(Page images and their extracted text)
....
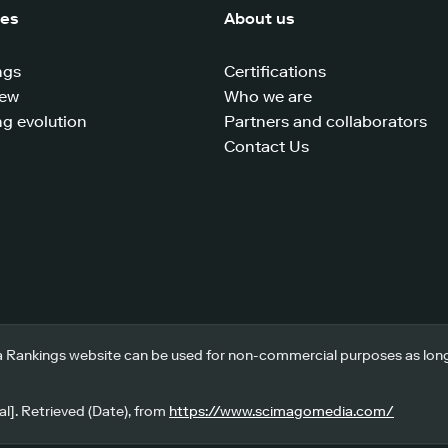
ces
About us
ngs
Certifications
iew
Who we are
g evolution
Partners and collaborators
Contact Us
 Rankings website can be used for non-commercial purposes as long a
l]. Retrieved (Date), from
https://www.scimagomedia.com/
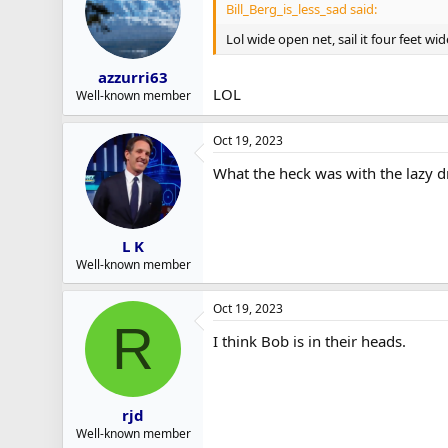
Bill_Berg_is_less_sad said:
Lol wide open net, sail it four feet wid
azzurri63
LOL
Well-known member
Oct 19, 2023
What the heck was with the lazy d
L K
Well-known member
Oct 19, 2023
R
I think Bob is in their heads.
rjd
Well-known member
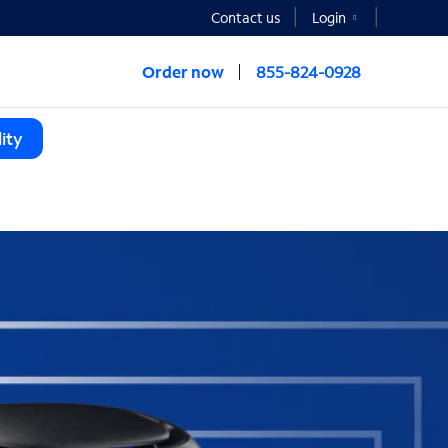
Contact us
Login
Order now
855-824-0928
ity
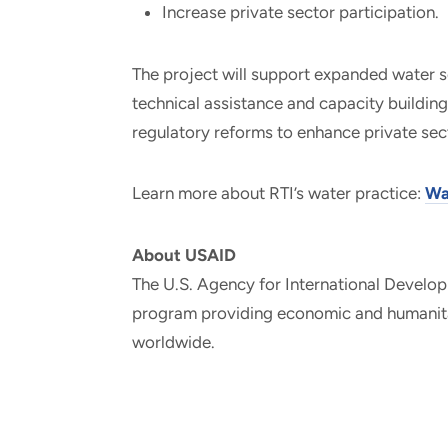
Increase private sector participation.
The project will support expanded water s
technical assistance and capacity building 
regulatory reforms to enhance private se
Learn more about RTI’s water practice:
Wa
About USAID
The U.S. Agency for International Develop
program providing economic and humanitar
worldwide.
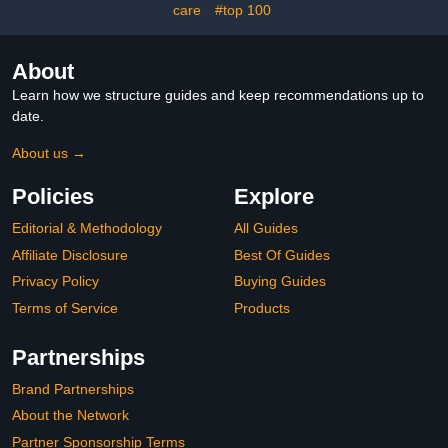
care
#top 100
About
Learn how we structure guides and keep recommendations up to
date.
About us →
Policies
Explore
Editorial & Methodology
All Guides
Affiliate Disclosure
Best Of Guides
Privacy Policy
Buying Guides
Terms of Service
Products
Partnerships
Brand Partnerships
About the Network
Partner Sponsorship Terms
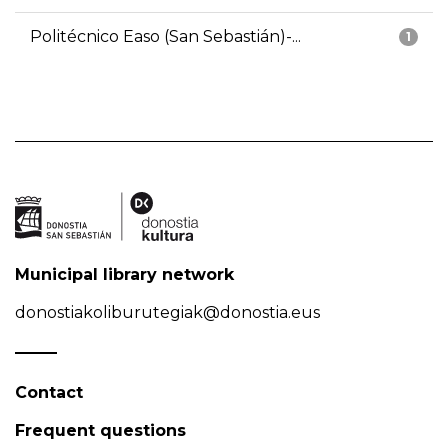
Politécnico Easo (San Sebastián)-...
1
Municipal library network
donostiakoliburutegiak@donostia.eus
Contact
Frequent questions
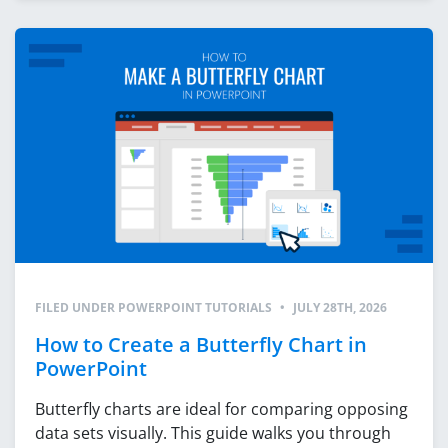
FILED UNDER
POWERPOINT TUTORIALS
•
JULY 28TH, 2026
How to Create a Butterfly Chart in
PowerPoint
Butterfly charts are ideal for comparing opposing
data sets visually. This guide walks you through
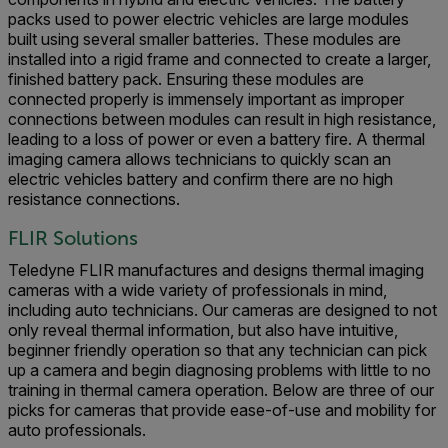
packs used to power electric vehicles are large modules
built using several smaller batteries. These modules are
installed into a rigid frame and connected to create a larger,
finished battery pack. Ensuring these modules are
connected properly is immensely important as improper
connections between modules can result in high resistance,
leading to a loss of power or even a battery fire. A thermal
imaging camera allows technicians to quickly scan an
electric vehicles battery and confirm there are no high
resistance connections.
FLIR Solutions
Teledyne FLIR manufactures and designs thermal imaging
cameras with a wide variety of professionals in mind,
including auto technicians. Our cameras are designed to not
only reveal thermal information, but also have intuitive,
beginner friendly operation so that any technician can pick
up a camera and begin diagnosing problems with little to no
training in thermal camera operation. Below are three of our
picks for cameras that provide ease-of-use and mobility for
auto professionals.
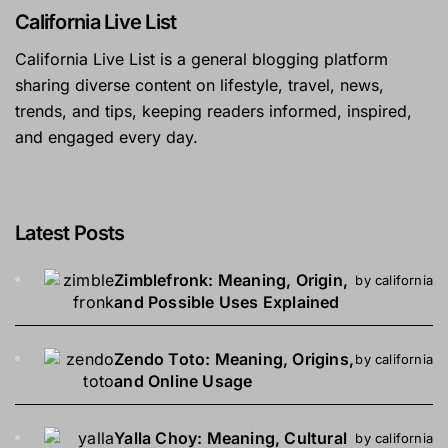
California Live List
California Live List is a general blogging platform
sharing diverse content on lifestyle, travel, news,
trends, and tips, keeping readers informed, inspired,
and engaged every day.
Latest Posts
Zimblefronk: Meaning, Origin,
by california
and Possible Uses Explained
Zendo Toto: Meaning, Origins,
by california
and Online Usage
Yalla Choy: Meaning, Cultural
by california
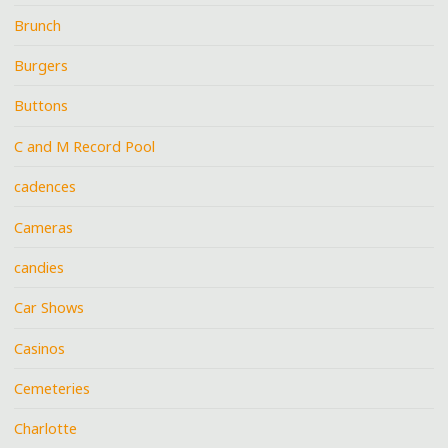
Brunch
Burgers
Buttons
C and M Record Pool
cadences
Cameras
candies
Car Shows
Casinos
Cemeteries
Charlotte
....
What this task involves
Copy the lines of the listing above word for word, from the line containing "packs used to" through the line containing "including auto technicians.".

Completed task
packs used to power electric vehicles are large modules
built using several smaller batteries. These modules are
installed into a rigid frame and connected to create a larger,
finished battery pack. Ensuring these modules are
connected properly is immensely important as improper
connections between modules can result in high resistance,
leading to a loss of power or even a battery fire. A thermal
imaging camera allows technicians to quickly scan an
electric vehicles battery and confirm there are no high
resistance connections.
FLIR Solutions
Teledyne FLIR manufactures and designs thermal imaging
cameras with a wide variety of professionals in mind,
including auto technicians. Our cameras are designed to not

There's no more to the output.